**Instruction:** Give back the records in full, with every line exactly as it was.

**Record set:**
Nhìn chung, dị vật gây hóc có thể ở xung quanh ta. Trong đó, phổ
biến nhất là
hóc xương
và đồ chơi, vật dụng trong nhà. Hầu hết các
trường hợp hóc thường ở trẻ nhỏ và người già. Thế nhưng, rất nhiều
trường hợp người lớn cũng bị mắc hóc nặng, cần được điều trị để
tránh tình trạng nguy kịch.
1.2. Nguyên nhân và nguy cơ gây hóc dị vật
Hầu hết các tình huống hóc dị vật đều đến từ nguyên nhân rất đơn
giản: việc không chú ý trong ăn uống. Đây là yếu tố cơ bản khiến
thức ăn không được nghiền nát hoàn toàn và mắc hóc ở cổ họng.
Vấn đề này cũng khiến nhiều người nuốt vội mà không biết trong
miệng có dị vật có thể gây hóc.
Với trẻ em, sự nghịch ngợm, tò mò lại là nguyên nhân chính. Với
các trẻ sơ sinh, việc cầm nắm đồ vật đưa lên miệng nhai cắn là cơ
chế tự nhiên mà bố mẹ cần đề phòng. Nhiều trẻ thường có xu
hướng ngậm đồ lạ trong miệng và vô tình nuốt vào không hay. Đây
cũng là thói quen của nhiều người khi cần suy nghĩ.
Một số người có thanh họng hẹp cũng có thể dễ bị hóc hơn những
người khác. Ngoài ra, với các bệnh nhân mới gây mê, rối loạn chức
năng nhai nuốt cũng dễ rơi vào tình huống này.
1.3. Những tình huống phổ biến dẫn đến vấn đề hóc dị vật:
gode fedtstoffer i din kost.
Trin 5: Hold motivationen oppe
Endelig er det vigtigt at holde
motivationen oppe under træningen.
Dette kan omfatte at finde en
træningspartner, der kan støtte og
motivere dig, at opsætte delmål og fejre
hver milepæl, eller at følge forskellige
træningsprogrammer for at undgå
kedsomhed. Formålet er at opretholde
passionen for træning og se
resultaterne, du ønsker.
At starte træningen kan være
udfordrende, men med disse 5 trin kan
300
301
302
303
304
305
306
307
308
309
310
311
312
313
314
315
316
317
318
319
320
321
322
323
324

**Output:**
Nhìn chung, dị vật gây hóc có thể ở xung quanh ta. Trong đó, phổ
biến nhất là
hóc xương
và đồ chơi, vật dụng trong nhà. Hầu hết các
trường hợp hóc thường ở trẻ nhỏ và người già. Thế nhưng, rất nhiều
trường hợp người lớn cũng bị mắc hóc nặng, cần được điều trị để
tránh tình trạng nguy kịch.
1.2. Nguyên nhân và nguy cơ gây hóc dị vật
Hầu hết các tình huống hóc dị vật đều đến từ nguyên nhân rất đơn
giản: việc không chú ý trong ăn uống. Đây là yếu tố cơ bản khiến
thức ăn không được nghiền nát hoàn toàn và mắc hóc ở cổ họng.
Vấn đề này cũng khiến nhiều người nuốt vội mà không biết trong
miệng có dị vật có thể gây hóc.
Với trẻ em, sự nghịch ngợm, tò mò lại là nguyên nhân chính. Với
các trẻ sơ sinh, việc cầm nắm đồ vật đưa lên miệng nhai cắn là cơ
chế tự nhiên mà bố mẹ cần đề phòng. Nhiều trẻ thường có xu
hướng ngậm đồ lạ trong miệng và vô tình nuốt vào không hay. Đây
cũng là thói quen của nhiều người khi cần suy nghĩ.
Một số người có thanh họng hẹp cũng có thể dễ bị hóc hơn những
người khác. Ngoài ra, với các bệnh nhân mới gây mê, rối loạn chức
năng nhai nuốt cũng dễ rơi vào tình huống này.
1.3. Những tình huống phổ biến dẫn đến vấn đề hóc dị vật:
gode fedtstoffer i din kost.
Trin 5: Hold motivationen oppe
Endelig er det vigtigt at holde
motivationen oppe under træningen.
Dette kan omfatte at finde en
træningspartner, der kan støtte og
motivere dig, at opsætte delmål og fejre
hver milepæl, eller at følge forskellige
træningsprogrammer for at undgå
kedsomhed. Formålet er at opretholde
passionen for træning og se
resultaterne, du ønsker.
At starte træningen kan være
udfordrende, men med disse 5 trin kan
300
301
302
303
304
305
306
307
308
309
310
311
312
313
314
315
316
317
318
319
320
321
322
323
324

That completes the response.